** Document extract follows **

The 2021-2022 Deschutes summer steelhead season officially ended April 30. While steelhead can start appearing in the lower most sections of the Deschutes in June, most don’t arrive at the upper stretches until winter with stragglers arriving in March and April. According to Portland General Electric, the final reintroduction count for this past season is 46 steelhead. (Look at the spreadsheets from May 2021 through April 2022.) The 2020-2021 season saw 52 adult returns and the total for the season prior to that was 57. Clearly, the return of only 46 adult steelhead from the Upper Deschutes Basin is disappointing. On the other hand, the return of wild and hatchery adults in the entire river has been plummeting.
The count is mostly of hatchery fish released as smolts into the Crooked River, Middle Deschutes, or one of their tributaries, were captured at the Selective Water Withdrawal tower in Lake Billy Chinook, marked and released into the Lower Deschutes River, and which typically returned 2 years later as adults.
Of course, low returns is not an issue specifically with the Deschutes River, it is a result of many factors that have led to massive declines in anadromous fish populations throughout the Pacific Northwest. These include global warming which is destroying the food chain in the ocean, low flows and warming rivers, dams which remove habitat and impede migration, over fishing, pollution, cross-breeding and competition with hatchery fish, etc. Without large scale reform, wild steelhead in much of the Columbia Basin and beyond are on the path to extinction and hatchery fish could follow.

** End of Document extract **

▶ [Task instructions]:
**A)** Answer these questions from the Deschutes steelhead passage:
(i) What final reintroduction count did Portland General Electric give for the 2021-2022 season?
(ii) Where were the fish captured before being marked and released into the Lower Deschutes River?
(iii) What does the passage say global warming is destroying?
**B)** Carry the Deschutes steelhead passage forward from its final sentence.
The rows that follow come from a separate source.

** Dataset content follows **

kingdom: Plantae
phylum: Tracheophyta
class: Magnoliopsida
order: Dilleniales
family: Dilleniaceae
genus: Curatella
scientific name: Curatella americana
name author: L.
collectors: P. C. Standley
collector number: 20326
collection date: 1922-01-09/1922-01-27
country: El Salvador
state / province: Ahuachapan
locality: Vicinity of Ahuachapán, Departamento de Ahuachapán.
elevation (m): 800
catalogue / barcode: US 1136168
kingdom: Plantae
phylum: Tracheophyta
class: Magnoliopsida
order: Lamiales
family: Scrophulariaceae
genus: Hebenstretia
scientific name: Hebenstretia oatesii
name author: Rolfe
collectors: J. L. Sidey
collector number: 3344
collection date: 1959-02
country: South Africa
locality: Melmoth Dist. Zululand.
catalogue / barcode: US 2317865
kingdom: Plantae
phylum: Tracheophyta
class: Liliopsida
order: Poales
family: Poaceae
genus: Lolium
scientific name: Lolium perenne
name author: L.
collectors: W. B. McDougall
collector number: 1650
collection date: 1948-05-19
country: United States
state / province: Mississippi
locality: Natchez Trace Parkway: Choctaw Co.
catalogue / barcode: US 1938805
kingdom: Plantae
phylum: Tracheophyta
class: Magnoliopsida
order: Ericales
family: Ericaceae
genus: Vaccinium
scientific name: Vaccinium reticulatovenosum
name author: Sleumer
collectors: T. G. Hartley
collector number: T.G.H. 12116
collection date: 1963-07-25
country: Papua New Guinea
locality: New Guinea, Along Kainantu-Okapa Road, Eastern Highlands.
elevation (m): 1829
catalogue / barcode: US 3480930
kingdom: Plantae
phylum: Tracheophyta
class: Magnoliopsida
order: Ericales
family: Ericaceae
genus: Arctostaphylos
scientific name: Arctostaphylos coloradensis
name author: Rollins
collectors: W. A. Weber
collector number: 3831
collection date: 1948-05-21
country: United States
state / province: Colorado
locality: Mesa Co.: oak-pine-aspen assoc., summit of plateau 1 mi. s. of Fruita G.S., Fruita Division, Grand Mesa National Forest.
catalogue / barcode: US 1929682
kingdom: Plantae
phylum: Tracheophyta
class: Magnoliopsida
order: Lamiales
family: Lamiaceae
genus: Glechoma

** End of Dataset content **

▶ [Responses in order]:
**A)**
(i) 46 steelhead
(ii) At the Selective Water Withdrawal tower in Lake Billy Chinook
(iii) The food chain in the ocean

**B)**
Of the 46 adults, 39 were LM (left maxillary bone) clipped fish. These are fish that were marked prior to being released in the Upper Basin as smolts. They were raised in Round Butte hatchery, moved for a brief stay into an acclimation pen in a tributary of Lake Billy Chinook, and then released to immediately start their journey to the ocean.
Seven of the smolts captured at the SWW had no markings and their right maxillary bone was clipped before being passed downstream. These fish were most likely from natural spawning.
The bottom line is that the reintroduction effort continues to fall far short of its goal. I don’t believe the effort should be halted, but without significant improvement throughout the entire Columbia Basin, steelhead appear to remain on a path to extinction.